EXTRACT

Using a staging database in Parallel Data Warehouse (PDW)

2023-03-03

SQL Server Parallel Data Warehouse (PDW) uses a staging database to store data temporarily during the load process. By default, SQL Server PDW uses the destination database as the staging database, which can cause table fragmentation. To reduce table fragmentation, you can create a user-defined staging database. Or, when rollback from a load failure is not a concern, you can use the fastappend loading mode to improve performance by skipping the temporary table and loading directly into the destination table.

Staging database basics

A staging database is a user-created PDW database that stores data temporarily while it is loaded into the appliance. When a staging database is specified for a load, the appliance first copies the data to the staging database and then copies the data from temporary tables in the staging database to permanent tables in the destination database.

When a staging database is not specified for a load, Analytics Platform System (PDW) creates the temporary tables in the destination database and uses them to store the loaded data before it inserts the loaded data into the permanent destination tables.

When a load uses the fastappend mode, Analytics Platform System (PDW) skips using temporary tables altogether and appends the data directly to the target table. The fastappend mode improves load performance for ELT scenarios where data is loaded into a table that is a temporary table from the application standpoint. For example, an ELT process could load data into a temporary table, process the data by cleansing and de-duping, and then insert the data into the target fact table. In this case, it is not necessary for PDW to first load the data into an internal temporary table before inserting the data into the application's temporary table. The fastappend mode avoids the extra load step, which significantly improves the load performance. To use the fastappend mode, you must use multi-transaction mode, which means that recovery from a failed or aborted load must be handled by your own load process.

TASKS TO COMPLETE
• a. In the text on PDW staging databases, what problem can arise when the destination database serves as the staging database?
• b. Decide whether each statement agrees with the text on PDW staging databases. Answer yes or no for each, and quote the deciding words of the text exactly.
(i) A staging database is created by the user.
(ii) In fastappend mode, data passes through temporary tables before reaching the target table.
(iii) The fastappend mode requires multi-transaction mode.
• c. Copy the passage of the text on PDW staging databases from "SQL Server Parallel" to "the destination database.".
The material that comes after this text plays no part here.

DATASET ROWS
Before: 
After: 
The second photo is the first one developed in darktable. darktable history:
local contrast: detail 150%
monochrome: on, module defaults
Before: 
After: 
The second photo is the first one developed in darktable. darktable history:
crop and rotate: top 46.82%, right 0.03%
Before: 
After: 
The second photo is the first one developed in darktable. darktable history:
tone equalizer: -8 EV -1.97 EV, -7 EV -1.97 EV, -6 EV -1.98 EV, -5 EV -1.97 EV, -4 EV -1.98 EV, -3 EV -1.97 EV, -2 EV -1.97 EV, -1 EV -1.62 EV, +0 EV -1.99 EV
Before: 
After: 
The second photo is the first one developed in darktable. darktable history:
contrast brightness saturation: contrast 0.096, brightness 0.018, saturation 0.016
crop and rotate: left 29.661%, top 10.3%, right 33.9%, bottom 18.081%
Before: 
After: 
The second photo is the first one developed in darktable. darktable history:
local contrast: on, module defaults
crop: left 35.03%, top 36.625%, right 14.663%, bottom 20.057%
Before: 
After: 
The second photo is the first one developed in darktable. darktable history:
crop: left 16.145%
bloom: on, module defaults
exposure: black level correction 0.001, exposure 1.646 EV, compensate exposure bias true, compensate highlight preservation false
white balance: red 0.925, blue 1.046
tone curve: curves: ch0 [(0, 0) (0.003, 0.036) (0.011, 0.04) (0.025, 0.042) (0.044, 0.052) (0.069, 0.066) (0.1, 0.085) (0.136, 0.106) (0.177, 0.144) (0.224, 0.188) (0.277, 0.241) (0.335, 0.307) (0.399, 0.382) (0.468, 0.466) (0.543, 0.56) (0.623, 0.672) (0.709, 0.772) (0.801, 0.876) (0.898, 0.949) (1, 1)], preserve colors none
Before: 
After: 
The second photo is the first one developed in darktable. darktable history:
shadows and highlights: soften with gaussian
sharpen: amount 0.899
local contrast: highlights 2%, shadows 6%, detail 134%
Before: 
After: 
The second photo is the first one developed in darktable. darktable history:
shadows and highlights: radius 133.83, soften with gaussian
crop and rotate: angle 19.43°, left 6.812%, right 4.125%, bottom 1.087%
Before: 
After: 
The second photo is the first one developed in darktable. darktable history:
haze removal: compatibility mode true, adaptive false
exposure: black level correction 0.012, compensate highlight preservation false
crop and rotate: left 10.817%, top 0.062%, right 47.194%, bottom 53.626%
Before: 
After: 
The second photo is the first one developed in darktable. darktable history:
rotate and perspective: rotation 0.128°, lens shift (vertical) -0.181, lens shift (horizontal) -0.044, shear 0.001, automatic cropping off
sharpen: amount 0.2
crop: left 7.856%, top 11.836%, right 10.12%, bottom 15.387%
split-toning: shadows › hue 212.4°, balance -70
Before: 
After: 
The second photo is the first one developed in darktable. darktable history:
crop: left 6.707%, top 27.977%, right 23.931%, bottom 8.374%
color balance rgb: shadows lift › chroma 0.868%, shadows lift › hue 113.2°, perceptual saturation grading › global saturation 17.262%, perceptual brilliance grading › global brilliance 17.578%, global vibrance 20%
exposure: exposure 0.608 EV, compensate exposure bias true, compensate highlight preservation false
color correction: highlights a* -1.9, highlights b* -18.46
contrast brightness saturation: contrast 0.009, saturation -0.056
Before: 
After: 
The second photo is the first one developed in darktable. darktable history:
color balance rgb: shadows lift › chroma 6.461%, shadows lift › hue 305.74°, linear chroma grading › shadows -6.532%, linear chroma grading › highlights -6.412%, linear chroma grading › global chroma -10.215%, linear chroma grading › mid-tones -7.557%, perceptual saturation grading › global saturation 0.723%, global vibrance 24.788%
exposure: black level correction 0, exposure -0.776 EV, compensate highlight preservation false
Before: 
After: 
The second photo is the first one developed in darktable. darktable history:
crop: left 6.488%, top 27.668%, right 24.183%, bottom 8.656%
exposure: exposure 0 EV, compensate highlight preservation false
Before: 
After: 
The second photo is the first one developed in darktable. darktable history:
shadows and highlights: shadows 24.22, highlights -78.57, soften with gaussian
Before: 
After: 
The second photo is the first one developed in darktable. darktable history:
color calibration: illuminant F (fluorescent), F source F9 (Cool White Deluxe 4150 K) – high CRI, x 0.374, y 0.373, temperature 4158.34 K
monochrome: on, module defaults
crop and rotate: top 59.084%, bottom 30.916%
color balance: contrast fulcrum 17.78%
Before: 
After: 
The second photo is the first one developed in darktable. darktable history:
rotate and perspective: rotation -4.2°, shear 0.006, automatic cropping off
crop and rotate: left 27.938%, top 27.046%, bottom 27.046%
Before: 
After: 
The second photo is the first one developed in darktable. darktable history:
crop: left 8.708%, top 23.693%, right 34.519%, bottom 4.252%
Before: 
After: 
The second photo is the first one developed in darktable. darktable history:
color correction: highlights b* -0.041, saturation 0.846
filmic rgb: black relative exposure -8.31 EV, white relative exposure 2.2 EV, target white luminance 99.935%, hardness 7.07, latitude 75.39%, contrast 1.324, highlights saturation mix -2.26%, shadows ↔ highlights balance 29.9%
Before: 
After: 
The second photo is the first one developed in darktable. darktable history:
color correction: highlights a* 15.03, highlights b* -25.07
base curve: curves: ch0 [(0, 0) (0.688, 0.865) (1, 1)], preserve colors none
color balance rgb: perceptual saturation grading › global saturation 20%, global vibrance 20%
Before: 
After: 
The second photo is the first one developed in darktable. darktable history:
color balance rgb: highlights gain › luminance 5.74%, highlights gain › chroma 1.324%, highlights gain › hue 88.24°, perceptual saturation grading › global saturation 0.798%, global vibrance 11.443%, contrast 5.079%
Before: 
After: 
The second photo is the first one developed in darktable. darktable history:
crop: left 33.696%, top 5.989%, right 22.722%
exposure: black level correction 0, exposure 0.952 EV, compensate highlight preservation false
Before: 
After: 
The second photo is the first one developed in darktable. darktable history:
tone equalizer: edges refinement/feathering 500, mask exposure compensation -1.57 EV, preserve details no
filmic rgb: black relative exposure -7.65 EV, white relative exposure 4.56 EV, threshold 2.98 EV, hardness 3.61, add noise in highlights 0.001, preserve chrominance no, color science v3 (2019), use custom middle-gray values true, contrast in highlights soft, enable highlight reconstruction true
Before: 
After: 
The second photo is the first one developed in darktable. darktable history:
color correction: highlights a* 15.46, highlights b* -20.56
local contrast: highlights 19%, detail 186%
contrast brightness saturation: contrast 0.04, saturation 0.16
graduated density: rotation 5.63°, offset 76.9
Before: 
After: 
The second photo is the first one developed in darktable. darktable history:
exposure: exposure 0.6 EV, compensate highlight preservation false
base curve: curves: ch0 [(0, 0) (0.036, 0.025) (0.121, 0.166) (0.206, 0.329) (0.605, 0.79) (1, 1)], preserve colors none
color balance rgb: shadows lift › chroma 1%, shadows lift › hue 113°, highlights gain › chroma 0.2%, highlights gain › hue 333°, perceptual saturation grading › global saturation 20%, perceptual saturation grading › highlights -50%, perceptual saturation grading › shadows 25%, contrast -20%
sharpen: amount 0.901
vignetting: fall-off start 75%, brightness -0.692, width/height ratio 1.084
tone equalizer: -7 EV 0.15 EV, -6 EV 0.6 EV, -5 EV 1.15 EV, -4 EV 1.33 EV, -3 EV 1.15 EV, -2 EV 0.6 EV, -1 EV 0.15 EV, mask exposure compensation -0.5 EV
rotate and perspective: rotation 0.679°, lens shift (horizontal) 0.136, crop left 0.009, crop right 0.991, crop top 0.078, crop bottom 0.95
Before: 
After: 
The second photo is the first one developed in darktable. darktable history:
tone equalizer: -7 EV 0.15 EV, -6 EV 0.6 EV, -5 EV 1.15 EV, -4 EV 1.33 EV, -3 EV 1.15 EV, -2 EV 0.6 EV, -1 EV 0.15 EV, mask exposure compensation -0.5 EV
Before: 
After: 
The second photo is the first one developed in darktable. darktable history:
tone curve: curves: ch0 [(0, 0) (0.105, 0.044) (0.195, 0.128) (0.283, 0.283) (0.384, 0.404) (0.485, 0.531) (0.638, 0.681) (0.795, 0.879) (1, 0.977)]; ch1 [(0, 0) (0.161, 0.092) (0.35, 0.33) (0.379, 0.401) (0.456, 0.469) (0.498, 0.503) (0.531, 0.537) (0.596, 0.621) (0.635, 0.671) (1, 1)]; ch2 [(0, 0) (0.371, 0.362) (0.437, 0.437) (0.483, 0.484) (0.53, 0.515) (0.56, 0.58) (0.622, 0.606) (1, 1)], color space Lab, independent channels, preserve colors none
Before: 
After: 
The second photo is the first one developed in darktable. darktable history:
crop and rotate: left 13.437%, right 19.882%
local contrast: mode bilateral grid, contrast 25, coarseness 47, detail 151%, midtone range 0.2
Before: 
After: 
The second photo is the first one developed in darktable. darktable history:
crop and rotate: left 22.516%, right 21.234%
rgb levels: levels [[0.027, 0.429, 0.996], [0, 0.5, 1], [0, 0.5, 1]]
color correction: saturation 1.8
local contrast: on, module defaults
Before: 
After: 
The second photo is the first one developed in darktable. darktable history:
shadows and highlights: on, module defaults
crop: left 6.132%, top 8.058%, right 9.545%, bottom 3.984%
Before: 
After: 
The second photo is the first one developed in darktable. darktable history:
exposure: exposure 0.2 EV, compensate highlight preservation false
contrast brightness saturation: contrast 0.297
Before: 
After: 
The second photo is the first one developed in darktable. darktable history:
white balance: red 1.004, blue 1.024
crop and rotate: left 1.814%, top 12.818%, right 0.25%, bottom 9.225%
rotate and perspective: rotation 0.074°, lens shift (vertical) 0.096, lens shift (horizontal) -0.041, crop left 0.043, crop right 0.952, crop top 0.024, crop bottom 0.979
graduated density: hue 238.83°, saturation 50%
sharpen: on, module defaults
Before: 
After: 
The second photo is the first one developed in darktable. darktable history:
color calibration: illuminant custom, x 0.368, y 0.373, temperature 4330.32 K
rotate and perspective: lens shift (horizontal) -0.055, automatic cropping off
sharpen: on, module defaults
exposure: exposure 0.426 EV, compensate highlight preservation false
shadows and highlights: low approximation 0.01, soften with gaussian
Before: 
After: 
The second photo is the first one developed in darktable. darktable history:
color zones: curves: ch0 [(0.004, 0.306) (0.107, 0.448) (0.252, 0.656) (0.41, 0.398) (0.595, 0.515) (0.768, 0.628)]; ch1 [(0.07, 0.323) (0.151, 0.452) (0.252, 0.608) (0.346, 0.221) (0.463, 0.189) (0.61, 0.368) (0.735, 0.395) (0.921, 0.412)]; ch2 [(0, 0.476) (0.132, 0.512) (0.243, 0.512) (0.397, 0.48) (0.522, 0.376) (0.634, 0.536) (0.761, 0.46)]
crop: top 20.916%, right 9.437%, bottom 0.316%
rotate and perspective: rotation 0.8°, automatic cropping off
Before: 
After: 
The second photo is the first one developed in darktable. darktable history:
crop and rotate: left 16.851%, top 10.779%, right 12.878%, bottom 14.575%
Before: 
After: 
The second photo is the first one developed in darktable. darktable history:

SOLUTIONS TO THE PROBLEMS
• a. It can cause table fragmentation.

• b.
(i) Yes: "A staging database is a user-created PDW database"
(ii) No: "Analytics Platform System (PDW) skips using temporary tables altogether and appends the data directly to the target table"
(iii) Yes: "To use the fastappend mode, you must use multi-transaction mode"

• c.
SQL Server Parallel Data Warehouse (PDW) uses a staging database to store data temporarily during the load process. By default, SQL Server PDW uses the destination database as the staging database, which can cause table fragmentation. To reduce table fragmentation, you can create a user-defined staging database. Or, when rollback from a load failure is not a concern, you can use the fastappend loading mode to improve performance by skipping the temporary table and loading directly into the destination table.

Staging database basics

A staging database is a user-created PDW database that stores data temporarily while it is loaded into the appliance. When a staging database is specified for a load, the appliance first copies the data to the staging database and then copies the data from temporary tables in the staging database to permanent tables in the destination database.